On Monday, support came from British musician Peter Gabriel, who wrote his own letter to the women.

“Nadya, Katya, Masha, you have the right to make your own prayers — from the heart,” he wrote. “I hope you will be released very, very soon. We are all watching.”

Pussy Riot supporters also appealed to Madonna asking her to show her support when she performs in Moscow and St. Petersburg next week.

Unlike their Western counterparts, most Russian leading bands, however, appear uninterested or as if they don’t want to take any risks by supporting Putin’s foes.

According to London-based activist Andrei Sidelnikov, three Russian and Ukrainian mainstream rock bands declined to support Pussy Riot at a London concert on Saturday.

On Facebook, Sidelnikov said he brought Free Pussy Riot T-shirts and asked Mumiy Troll frontman Ilya Lagutenko, Igor Sukachyov of Garik Sukachyov i Neprikasayemiye and Oleg Skripka of the Ukrainian band Vopli Vidoplyasova to wear them during the show, but all three declined.

Skripka, whose band frequently performs in Russia, was quoted by Sidelnikov as saying that backing Pussy Riot was “dangerous,” even though the musician was one of the key figures during the Orange Revolution protests in his hometown of Kiev in 2004-2005.

“I didn’t really think they would agree, so their refusal was ultimately predictable,” Sidelnikov wrote.

“The only surprising thing was the reaction of Ilya Lagutenko, who categorically refused not only to speak, but asked the organizers to ensure that I didn’t appear close to him under any circumstances — that there be no photographs in which he could be shown next to the slogan.”

- [Provided information]:
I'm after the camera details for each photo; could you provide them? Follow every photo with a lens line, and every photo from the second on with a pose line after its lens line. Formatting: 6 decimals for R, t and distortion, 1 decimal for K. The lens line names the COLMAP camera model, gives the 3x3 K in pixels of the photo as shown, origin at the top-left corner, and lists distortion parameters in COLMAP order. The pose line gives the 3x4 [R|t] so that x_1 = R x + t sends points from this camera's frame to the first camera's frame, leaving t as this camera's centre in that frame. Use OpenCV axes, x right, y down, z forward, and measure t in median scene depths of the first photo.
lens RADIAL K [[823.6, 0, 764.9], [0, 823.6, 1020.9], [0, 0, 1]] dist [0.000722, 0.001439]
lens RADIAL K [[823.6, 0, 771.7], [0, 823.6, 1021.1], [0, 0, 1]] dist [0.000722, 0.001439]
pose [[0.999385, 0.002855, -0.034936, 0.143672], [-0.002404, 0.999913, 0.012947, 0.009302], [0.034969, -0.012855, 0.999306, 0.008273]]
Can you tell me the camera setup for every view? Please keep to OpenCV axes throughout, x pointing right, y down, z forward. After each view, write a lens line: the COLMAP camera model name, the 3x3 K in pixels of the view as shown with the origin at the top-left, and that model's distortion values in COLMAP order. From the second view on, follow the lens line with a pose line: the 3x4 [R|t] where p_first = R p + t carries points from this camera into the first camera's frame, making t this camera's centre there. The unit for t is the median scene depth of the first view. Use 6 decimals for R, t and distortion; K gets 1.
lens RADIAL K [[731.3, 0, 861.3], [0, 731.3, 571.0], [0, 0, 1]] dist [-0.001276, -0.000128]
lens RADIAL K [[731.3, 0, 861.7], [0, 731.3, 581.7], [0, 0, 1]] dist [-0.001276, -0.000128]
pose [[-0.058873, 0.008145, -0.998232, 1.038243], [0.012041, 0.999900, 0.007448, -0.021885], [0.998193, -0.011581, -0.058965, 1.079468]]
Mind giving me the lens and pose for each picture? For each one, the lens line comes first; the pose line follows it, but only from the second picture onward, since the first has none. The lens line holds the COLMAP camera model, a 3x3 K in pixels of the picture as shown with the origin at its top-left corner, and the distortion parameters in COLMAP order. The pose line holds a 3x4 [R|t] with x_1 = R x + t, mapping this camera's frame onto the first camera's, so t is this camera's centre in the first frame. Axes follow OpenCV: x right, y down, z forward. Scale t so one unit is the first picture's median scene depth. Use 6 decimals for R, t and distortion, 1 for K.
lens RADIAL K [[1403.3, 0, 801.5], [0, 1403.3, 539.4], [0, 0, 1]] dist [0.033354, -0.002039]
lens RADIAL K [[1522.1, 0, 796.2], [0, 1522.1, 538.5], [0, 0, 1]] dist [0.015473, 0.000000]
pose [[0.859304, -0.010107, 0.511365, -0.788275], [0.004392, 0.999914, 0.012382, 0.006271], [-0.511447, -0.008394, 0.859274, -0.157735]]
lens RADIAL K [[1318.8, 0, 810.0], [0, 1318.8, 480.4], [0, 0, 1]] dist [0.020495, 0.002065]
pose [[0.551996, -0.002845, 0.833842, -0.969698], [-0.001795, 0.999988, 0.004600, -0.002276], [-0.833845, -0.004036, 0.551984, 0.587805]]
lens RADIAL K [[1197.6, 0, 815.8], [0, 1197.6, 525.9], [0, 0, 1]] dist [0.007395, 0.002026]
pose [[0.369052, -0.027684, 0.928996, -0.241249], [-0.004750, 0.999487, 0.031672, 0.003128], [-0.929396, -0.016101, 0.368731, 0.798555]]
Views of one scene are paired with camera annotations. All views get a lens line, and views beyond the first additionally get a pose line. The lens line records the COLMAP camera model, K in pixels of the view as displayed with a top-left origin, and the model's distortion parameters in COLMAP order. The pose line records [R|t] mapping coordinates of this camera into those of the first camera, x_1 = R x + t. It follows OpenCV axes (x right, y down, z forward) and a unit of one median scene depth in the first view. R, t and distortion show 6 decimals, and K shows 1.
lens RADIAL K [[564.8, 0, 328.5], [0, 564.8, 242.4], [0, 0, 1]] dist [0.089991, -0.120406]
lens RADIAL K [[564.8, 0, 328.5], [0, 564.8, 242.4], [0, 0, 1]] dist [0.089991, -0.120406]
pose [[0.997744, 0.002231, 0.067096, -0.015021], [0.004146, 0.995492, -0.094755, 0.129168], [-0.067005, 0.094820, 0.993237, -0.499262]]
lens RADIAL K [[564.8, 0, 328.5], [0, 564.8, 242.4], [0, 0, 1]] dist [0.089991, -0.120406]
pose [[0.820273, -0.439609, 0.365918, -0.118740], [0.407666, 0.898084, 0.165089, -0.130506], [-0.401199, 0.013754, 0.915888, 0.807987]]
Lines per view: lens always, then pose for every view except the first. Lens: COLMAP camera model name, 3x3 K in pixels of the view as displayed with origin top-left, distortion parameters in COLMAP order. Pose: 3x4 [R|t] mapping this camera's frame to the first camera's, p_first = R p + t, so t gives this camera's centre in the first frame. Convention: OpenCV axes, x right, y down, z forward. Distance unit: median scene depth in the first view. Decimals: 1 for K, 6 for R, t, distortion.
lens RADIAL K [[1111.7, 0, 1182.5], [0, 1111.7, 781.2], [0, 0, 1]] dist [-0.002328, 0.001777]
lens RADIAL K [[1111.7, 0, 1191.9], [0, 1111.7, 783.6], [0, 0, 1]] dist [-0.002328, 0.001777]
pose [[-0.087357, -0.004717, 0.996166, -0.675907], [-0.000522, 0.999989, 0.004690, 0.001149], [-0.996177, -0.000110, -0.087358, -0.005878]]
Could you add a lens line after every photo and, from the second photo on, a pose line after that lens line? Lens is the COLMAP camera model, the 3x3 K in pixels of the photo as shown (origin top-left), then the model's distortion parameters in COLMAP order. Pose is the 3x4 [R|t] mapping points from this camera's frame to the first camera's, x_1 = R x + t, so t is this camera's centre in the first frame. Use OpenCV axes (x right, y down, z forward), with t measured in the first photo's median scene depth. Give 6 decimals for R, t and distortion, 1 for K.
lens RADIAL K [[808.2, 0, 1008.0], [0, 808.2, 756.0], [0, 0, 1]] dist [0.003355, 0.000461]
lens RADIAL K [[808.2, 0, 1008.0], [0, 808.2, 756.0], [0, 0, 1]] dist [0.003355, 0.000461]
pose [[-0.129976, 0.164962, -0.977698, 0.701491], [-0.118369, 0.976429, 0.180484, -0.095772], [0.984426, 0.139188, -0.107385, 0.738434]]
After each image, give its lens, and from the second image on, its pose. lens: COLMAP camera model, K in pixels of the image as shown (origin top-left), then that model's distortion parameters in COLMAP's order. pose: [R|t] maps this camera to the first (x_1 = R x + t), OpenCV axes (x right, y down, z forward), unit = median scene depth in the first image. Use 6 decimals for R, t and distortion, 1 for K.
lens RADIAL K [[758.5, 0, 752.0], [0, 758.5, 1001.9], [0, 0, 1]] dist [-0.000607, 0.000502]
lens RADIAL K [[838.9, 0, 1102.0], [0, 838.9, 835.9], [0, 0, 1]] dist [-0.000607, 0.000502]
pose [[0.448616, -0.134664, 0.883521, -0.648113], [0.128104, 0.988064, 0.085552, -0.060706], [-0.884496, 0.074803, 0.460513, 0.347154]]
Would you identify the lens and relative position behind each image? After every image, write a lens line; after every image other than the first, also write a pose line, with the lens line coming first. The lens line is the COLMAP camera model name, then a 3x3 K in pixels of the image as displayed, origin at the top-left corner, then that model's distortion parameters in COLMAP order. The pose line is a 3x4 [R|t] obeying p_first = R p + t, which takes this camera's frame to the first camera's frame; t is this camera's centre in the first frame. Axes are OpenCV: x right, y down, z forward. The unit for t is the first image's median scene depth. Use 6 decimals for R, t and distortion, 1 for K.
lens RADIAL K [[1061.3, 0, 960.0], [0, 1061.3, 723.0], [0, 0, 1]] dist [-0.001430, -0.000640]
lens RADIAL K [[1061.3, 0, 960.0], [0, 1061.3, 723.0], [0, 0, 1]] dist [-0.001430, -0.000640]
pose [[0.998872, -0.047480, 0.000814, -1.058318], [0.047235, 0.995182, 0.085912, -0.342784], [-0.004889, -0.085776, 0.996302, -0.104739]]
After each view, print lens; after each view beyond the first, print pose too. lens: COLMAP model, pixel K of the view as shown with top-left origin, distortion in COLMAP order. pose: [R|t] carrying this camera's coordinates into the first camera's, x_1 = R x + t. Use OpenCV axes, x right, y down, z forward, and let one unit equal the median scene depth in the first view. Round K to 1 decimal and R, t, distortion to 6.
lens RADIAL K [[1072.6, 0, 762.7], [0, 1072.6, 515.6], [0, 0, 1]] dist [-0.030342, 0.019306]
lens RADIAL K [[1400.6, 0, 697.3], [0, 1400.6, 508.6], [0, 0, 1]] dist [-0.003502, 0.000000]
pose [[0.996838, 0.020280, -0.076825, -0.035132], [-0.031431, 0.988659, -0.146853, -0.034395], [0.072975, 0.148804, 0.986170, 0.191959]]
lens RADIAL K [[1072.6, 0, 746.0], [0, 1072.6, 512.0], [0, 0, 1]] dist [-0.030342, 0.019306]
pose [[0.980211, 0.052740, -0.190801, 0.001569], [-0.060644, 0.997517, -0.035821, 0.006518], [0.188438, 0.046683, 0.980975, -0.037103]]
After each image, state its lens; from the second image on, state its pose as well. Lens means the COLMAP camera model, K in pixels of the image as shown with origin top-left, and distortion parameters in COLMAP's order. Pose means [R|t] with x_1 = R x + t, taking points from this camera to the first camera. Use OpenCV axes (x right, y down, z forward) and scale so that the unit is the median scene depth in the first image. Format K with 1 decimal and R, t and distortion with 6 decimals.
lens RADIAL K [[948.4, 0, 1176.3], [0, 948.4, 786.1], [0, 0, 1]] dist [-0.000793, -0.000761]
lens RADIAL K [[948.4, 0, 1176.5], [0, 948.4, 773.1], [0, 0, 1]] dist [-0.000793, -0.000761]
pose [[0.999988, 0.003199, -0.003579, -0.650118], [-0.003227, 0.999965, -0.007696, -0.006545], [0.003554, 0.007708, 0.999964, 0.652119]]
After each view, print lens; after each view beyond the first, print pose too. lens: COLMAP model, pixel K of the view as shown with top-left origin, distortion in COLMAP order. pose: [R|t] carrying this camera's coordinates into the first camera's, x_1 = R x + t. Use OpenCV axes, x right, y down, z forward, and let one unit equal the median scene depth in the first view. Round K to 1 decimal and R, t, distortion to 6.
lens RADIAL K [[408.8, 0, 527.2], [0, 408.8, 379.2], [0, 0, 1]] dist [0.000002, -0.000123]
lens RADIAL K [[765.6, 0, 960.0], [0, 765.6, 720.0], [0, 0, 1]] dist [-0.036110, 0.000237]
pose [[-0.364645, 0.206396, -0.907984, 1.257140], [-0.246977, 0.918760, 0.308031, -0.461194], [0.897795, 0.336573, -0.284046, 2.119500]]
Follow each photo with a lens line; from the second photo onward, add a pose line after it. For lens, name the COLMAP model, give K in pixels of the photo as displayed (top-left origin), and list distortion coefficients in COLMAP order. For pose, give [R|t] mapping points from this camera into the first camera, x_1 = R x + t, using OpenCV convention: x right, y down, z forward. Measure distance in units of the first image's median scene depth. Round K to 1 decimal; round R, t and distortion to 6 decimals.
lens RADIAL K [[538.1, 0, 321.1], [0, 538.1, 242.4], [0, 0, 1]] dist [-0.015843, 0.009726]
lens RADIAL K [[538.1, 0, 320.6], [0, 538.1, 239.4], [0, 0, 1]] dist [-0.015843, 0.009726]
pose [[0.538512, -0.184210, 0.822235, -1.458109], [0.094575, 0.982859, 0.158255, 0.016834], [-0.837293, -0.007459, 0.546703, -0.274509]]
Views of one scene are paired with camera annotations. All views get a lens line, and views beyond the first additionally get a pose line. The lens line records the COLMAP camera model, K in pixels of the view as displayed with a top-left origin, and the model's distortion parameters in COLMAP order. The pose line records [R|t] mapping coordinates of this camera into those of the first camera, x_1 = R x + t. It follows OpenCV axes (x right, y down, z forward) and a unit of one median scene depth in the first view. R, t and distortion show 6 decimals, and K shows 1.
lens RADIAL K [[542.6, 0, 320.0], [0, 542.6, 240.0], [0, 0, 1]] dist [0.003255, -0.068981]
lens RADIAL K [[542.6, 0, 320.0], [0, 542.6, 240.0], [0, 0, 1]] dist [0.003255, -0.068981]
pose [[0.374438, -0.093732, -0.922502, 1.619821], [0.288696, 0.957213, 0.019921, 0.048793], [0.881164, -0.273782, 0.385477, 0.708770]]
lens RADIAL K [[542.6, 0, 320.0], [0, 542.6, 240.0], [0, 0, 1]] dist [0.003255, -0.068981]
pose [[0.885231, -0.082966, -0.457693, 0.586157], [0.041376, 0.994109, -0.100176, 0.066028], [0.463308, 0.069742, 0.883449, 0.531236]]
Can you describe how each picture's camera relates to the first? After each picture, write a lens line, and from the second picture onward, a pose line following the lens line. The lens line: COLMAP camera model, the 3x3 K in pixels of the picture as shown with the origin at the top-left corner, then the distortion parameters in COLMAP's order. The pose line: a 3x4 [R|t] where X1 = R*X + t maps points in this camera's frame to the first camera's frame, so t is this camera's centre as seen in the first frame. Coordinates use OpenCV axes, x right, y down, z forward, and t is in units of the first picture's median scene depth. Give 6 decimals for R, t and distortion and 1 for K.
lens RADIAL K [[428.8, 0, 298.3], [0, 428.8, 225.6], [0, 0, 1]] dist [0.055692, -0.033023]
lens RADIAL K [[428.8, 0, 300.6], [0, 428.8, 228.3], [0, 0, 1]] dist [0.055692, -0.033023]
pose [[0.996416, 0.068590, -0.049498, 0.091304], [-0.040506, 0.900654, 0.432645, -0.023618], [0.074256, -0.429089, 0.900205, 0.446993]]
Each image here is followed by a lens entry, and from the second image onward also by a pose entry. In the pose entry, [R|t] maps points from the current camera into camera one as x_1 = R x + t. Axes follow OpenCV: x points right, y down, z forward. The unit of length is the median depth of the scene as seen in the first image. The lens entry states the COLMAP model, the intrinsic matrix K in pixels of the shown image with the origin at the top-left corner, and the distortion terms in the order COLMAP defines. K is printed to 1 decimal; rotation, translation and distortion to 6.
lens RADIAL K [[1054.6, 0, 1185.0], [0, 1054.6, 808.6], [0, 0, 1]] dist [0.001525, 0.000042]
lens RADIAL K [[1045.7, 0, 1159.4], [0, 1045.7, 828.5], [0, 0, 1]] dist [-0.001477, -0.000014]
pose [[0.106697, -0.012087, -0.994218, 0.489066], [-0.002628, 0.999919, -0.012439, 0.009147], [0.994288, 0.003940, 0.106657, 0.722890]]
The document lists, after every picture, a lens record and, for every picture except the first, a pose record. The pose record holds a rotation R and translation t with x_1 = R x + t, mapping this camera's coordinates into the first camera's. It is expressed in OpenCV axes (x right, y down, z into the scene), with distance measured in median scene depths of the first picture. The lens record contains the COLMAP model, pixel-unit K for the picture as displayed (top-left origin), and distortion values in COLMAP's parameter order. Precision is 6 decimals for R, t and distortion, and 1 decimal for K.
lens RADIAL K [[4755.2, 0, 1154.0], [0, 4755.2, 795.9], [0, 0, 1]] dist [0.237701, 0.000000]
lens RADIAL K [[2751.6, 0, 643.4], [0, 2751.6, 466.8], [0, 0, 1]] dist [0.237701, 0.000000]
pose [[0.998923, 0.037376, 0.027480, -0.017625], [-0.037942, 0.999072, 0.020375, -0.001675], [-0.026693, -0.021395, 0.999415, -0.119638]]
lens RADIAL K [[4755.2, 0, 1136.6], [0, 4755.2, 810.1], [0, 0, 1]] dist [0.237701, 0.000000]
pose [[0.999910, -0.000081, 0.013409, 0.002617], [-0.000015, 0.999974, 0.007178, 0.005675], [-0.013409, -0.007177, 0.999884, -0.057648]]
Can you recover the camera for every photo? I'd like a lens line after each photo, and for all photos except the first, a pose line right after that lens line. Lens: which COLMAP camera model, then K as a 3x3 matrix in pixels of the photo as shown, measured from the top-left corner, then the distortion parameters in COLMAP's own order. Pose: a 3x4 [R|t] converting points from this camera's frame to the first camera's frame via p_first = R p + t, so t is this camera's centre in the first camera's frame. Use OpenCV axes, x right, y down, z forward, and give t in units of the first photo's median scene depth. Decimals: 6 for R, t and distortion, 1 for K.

- [Exercise requirements]:
1. Sum up the Pussy Riot excerpt in two sentences.
2. Print the Pussy Riot excerpt from "On Monday, support" to "Petersburg next week.".
3. In the Pussy Riot excerpt, what band is Oleg Skripka in?
The rows have no part in any of this.

- [Written answers]:
1. Peter Gabriel wrote a letter backing the members of Pussy Riot, and their supporters asked Madonna to show support at her shows in Moscow and St. Petersburg. Most leading Russian bands, however, seem unwilling to take the risk, and activist Andrei Sidelnikov said three Russian and Ukrainian rock bands refused to wear Free Pussy Riot T-shirts at a London concert.

2.
On Monday, support came from British musician Peter Gabriel, who wrote his own letter to the women.

“Nadya, Katya, Masha, you have the right to make your own prayers — from the heart,” he wrote. “I hope you will be released very, very soon. We are all watching.”

Pussy Riot supporters also appealed to Madonna asking her to show her support when she performs in Moscow and St. Petersburg next week.

3. He is in the Ukrainian band Vopli Vidoplyasova.